# Shellac under spar varnish



## Bender (Aug 10, 2008)

So I might have put my foot in my mouth, but I'm not convinced I'm wrong.

Over on CT someone asked about stripping a mahogany bar down and refinishing it.
Someone suggested putting down 2 coats of shellac and then a few coats of spar varnish. I said no to the shellac under spar. I didn't think they were compatible? Am I wrong?


----------



## DeanV (Apr 18, 2007)

If it is a dewaxed shellac, I think it would be fine. Otherwise, there may be problems.
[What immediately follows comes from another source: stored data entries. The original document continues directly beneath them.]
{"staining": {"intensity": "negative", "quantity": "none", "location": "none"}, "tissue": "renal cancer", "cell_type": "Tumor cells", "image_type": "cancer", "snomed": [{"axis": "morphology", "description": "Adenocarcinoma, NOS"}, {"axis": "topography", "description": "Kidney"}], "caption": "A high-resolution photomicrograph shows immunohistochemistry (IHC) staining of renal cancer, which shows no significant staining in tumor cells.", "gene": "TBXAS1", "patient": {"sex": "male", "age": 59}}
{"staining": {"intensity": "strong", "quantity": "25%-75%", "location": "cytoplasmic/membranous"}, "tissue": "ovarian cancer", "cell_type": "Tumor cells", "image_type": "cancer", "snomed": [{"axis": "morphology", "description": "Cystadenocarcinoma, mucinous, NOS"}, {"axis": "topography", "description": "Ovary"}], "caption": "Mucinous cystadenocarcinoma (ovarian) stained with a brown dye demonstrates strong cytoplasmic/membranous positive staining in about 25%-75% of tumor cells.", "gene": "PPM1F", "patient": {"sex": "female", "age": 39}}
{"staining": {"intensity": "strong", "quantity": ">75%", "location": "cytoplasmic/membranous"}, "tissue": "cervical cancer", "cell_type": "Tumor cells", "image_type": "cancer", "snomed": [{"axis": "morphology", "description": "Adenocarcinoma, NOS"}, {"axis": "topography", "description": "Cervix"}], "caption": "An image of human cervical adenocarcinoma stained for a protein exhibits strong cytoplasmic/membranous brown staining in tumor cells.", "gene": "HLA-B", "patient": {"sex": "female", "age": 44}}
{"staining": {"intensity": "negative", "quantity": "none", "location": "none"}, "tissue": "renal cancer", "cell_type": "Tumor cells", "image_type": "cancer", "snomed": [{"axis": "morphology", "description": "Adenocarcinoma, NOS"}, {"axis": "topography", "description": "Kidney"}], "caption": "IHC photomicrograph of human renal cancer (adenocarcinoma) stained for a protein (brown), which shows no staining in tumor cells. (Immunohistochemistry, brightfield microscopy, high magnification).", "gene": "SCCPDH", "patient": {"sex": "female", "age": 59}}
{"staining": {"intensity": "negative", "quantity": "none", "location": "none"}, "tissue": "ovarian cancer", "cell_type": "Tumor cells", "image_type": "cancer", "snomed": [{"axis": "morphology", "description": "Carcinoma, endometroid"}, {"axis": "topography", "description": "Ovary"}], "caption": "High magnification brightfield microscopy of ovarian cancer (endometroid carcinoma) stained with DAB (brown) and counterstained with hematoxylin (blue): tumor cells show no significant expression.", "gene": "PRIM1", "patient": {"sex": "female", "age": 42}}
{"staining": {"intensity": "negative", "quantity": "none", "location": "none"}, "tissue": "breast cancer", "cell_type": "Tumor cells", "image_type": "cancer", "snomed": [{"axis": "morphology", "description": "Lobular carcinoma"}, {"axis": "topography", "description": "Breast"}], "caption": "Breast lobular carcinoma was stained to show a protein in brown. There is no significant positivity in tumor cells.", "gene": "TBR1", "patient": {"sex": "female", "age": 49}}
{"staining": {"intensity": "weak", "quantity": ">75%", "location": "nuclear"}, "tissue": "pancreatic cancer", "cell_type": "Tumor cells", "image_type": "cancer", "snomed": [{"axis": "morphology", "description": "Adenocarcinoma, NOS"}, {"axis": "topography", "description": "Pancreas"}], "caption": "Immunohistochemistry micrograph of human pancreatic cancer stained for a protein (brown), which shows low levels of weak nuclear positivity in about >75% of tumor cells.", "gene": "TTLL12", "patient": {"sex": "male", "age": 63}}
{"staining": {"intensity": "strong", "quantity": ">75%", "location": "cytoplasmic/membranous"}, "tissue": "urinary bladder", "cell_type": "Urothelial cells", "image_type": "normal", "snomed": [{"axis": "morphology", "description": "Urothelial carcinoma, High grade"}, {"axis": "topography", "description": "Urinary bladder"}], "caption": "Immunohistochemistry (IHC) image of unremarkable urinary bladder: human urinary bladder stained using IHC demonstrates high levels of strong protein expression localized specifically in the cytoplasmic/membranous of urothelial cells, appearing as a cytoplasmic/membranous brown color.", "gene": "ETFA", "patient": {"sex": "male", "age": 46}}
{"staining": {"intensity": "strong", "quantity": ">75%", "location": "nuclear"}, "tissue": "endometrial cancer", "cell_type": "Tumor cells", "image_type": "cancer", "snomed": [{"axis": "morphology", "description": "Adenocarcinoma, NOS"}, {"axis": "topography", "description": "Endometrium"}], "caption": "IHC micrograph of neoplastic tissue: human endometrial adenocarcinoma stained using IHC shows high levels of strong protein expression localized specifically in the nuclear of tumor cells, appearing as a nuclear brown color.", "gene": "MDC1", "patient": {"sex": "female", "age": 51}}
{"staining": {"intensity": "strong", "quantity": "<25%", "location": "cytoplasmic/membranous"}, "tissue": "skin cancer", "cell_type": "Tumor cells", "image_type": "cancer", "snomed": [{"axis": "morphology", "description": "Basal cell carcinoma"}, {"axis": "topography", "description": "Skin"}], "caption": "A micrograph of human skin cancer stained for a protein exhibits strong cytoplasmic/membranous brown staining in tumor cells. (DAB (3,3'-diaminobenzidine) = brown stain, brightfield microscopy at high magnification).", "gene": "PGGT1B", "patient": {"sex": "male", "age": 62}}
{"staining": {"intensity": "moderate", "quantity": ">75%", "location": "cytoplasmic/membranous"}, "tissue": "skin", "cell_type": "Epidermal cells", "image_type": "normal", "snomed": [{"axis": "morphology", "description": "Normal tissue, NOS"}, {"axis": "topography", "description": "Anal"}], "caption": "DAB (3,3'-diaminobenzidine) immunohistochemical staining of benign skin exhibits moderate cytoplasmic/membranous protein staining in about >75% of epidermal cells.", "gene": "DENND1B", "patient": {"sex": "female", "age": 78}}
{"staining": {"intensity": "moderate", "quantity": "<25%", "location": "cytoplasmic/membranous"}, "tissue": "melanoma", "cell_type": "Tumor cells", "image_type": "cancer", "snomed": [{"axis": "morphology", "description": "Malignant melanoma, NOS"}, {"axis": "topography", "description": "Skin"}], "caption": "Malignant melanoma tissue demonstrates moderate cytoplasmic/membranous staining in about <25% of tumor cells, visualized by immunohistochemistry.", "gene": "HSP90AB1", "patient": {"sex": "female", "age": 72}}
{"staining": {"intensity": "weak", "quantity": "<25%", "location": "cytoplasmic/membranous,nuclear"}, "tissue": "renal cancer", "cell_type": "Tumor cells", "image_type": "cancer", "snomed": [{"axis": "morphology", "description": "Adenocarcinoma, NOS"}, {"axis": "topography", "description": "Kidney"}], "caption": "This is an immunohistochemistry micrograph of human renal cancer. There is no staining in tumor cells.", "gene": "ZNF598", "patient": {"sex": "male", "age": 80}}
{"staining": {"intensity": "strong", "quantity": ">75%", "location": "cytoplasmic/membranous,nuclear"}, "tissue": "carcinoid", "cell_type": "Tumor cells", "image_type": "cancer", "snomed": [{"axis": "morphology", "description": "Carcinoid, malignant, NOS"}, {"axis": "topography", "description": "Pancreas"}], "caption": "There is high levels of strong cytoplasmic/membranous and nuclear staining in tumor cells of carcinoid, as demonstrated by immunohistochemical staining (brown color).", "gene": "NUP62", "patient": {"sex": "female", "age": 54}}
I could be wrong, but that is my understanding.


----------



## Bender (Aug 10, 2008)

I don't know Dean, I can't put my finger on it but it seems wrong.
(and I don't want to admit I'm wrong)


----------



## DeanV (Apr 18, 2007)

I would be worried about flexibility of shellac for exterior application though.


----------



## Private_Estate (Feb 13, 2009)

DeanV said:


> If it is a dewaxed shellac, I think it would be fine. Otherwise, there may be problems. I could be wrong, but that is my understanding.


 
100% correct. 

When applying a spar varnish over a conventional shellac it's not uncommon to actually see the varnish "creep" on top of the wax based shellac.

Most shellacs have a wax content. Zinsser Seal Coat is a 100% wax free shellac formula. Makes an excellent sanding sealer under any clear top coat and can be used "inbetween" a wax based shellac and a urethane/polyurethane/varish/spar varish resulting in stable adhesion.

P.E.


----------